### WORK INSTRUCTION
Your answer must be every line of the data that contains "Courtyard".

==== RECORDS SUPPLIED

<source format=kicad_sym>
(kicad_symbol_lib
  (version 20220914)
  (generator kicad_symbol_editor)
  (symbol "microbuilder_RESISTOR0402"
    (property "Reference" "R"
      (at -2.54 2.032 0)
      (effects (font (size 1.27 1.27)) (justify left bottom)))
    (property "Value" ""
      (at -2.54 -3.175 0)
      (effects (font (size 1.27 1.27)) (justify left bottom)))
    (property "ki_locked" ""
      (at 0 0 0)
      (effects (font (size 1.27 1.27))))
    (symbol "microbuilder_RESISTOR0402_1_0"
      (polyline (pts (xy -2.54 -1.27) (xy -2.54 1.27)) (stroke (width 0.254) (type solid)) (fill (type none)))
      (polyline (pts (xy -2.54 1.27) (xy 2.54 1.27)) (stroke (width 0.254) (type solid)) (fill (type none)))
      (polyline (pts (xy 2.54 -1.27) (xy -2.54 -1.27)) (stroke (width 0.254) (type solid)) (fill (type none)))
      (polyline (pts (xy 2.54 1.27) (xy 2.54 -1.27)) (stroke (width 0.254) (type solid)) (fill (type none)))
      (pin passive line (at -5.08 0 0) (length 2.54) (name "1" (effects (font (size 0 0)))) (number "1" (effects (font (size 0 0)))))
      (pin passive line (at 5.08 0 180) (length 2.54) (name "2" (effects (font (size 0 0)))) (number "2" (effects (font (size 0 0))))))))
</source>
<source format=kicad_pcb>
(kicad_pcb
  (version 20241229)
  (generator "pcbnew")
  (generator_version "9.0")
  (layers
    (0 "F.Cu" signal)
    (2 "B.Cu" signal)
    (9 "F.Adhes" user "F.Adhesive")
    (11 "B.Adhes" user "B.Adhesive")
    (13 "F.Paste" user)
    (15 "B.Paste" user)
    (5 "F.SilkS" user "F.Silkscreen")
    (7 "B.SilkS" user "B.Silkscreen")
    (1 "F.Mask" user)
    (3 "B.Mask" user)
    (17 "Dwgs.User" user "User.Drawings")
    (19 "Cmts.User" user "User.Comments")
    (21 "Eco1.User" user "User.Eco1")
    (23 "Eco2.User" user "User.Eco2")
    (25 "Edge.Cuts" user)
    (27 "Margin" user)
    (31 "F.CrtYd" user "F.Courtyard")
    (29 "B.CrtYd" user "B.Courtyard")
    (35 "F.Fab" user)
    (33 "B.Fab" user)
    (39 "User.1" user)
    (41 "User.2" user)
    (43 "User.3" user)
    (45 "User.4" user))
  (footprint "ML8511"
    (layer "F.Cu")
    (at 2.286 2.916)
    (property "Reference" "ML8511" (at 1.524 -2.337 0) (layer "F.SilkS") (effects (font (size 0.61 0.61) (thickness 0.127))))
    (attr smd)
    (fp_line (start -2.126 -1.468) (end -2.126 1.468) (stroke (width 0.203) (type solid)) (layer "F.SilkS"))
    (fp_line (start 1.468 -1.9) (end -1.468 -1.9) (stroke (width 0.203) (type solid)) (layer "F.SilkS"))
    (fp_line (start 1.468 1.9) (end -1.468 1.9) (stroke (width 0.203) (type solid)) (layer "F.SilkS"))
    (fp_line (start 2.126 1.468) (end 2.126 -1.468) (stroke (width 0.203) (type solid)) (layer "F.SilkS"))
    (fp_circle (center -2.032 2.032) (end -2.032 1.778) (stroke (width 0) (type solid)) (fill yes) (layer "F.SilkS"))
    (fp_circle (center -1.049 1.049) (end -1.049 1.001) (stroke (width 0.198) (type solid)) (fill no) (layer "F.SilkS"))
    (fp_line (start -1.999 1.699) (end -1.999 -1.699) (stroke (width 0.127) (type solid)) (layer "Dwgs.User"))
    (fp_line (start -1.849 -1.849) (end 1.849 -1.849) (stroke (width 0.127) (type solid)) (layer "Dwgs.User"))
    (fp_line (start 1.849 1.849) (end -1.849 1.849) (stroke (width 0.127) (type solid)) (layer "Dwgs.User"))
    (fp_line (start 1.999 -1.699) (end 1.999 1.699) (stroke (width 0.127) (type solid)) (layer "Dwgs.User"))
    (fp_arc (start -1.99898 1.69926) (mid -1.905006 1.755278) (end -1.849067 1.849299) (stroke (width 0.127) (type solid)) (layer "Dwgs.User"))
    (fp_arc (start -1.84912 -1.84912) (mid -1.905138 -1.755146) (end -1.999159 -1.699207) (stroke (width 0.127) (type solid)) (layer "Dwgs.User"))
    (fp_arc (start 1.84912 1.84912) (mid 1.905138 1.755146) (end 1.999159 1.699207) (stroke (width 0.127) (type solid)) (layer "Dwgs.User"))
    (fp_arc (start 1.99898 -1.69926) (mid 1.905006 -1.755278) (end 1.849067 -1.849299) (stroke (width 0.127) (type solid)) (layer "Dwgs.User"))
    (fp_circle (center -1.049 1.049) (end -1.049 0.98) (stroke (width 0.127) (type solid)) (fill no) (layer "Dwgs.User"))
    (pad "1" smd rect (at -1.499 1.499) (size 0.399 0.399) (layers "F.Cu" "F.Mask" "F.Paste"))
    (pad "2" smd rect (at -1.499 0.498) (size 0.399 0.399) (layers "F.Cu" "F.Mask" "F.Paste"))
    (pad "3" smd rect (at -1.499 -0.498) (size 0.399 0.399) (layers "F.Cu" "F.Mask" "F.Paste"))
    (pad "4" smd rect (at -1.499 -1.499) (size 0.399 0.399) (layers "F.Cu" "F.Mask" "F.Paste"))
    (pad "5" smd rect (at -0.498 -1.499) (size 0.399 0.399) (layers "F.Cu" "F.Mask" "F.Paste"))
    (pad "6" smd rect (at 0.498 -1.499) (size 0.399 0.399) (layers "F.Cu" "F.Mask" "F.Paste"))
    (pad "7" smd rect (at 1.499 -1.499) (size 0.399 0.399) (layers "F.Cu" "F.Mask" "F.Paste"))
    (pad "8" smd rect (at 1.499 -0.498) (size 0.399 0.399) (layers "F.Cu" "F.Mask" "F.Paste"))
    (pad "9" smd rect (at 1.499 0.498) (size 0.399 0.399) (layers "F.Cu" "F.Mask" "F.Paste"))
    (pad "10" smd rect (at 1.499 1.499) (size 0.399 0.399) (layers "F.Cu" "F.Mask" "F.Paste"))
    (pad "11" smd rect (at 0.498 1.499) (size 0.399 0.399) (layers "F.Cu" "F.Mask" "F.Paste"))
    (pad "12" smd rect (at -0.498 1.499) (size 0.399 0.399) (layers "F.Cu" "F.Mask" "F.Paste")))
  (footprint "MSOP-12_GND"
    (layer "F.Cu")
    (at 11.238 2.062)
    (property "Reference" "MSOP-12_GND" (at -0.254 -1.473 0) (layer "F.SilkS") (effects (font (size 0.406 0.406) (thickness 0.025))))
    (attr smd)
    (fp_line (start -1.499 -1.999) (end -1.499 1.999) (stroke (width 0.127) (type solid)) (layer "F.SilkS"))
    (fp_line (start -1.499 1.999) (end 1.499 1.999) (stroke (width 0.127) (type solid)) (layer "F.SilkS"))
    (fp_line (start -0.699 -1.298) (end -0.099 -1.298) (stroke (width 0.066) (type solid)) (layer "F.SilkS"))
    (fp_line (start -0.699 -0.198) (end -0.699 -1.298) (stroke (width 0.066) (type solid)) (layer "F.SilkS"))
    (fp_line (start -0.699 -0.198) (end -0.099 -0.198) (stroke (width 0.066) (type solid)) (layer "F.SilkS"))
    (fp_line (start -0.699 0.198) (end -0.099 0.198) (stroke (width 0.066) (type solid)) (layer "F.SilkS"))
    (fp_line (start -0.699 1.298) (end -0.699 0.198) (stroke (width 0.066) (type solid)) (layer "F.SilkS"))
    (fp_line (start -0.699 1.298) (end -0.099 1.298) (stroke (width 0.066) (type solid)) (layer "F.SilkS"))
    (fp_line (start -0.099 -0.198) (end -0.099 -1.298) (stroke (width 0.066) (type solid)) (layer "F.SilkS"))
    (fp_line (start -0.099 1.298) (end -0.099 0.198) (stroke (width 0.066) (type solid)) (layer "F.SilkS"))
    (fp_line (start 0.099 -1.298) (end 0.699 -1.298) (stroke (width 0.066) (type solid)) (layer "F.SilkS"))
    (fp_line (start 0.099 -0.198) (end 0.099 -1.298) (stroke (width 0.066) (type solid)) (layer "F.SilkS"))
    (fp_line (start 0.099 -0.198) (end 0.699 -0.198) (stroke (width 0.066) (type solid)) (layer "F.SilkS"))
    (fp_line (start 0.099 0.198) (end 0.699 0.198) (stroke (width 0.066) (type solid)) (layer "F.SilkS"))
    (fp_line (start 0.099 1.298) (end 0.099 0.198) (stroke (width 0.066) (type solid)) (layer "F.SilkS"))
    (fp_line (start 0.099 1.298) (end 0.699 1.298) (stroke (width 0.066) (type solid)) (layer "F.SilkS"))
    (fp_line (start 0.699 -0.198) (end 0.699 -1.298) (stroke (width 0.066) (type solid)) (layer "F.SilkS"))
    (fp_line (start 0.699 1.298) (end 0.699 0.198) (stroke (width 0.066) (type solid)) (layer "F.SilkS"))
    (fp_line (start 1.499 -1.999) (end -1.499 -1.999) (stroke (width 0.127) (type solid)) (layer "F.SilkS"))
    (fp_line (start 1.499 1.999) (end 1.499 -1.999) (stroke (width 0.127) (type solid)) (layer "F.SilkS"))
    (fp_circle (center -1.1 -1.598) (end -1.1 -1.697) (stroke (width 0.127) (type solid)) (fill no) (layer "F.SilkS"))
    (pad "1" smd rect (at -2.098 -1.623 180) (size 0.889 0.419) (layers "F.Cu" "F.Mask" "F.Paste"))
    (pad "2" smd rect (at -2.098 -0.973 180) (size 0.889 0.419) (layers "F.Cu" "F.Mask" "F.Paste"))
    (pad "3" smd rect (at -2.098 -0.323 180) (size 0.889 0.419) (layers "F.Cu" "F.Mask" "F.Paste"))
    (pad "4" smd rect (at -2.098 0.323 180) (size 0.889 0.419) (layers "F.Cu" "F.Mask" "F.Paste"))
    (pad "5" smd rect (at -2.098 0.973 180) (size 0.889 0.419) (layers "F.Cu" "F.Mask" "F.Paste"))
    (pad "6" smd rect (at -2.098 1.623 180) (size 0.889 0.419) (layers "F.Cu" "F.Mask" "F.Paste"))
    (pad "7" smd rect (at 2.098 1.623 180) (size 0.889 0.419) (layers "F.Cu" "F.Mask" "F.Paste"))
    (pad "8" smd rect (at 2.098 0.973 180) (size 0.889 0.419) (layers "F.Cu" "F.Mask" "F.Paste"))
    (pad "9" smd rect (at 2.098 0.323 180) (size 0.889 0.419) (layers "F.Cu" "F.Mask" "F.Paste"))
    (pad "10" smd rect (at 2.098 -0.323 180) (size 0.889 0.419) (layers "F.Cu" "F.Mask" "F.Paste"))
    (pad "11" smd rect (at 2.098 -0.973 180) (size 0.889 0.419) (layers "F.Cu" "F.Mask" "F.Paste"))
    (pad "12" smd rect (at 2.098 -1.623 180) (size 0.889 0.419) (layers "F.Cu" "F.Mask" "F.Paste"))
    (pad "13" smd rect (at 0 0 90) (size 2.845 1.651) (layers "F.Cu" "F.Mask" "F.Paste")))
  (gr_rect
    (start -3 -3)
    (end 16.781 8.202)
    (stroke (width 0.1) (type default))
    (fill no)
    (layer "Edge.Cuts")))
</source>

========

### REPLY TO THE EXERCISE
    (31 "F.CrtYd" user "F.Courtyard")
    (29 "B.CrtYd" user "B.Courtyard")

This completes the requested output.